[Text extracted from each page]
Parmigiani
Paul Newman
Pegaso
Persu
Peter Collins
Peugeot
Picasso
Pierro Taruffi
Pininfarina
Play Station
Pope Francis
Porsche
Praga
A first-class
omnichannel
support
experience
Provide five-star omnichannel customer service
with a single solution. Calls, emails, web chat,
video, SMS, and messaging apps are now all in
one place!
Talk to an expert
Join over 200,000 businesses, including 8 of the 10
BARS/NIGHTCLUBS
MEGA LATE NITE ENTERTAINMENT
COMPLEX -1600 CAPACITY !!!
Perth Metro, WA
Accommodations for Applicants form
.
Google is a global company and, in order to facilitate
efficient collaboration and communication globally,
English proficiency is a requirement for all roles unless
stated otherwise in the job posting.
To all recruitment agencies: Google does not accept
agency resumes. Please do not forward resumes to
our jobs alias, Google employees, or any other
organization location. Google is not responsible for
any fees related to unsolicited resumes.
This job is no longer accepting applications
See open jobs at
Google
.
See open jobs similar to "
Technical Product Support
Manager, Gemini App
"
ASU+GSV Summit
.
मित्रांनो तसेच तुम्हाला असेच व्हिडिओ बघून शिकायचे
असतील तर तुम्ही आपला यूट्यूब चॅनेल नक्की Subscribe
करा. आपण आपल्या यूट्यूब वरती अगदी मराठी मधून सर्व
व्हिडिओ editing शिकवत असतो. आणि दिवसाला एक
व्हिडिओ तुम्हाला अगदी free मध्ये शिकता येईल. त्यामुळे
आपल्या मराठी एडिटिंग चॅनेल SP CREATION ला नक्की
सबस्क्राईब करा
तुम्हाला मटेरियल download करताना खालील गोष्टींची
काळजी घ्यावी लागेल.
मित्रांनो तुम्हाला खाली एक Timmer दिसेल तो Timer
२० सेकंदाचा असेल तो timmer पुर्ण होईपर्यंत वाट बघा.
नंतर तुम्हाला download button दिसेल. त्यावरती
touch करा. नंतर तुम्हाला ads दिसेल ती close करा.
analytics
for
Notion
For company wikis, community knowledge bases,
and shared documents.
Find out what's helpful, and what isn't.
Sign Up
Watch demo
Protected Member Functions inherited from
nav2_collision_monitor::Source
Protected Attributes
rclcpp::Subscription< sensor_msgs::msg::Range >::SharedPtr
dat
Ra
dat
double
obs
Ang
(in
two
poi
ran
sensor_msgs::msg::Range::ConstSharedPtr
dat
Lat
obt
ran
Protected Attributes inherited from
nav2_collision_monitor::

Directions for this task — Pick out every line in the items that contains the word "download", matching case exactly.

Exercise result —
तुम्हाला मटेरियल download करताना खालील गोष्टींची
नंतर तुम्हाला download button दिसेल. त्यावरती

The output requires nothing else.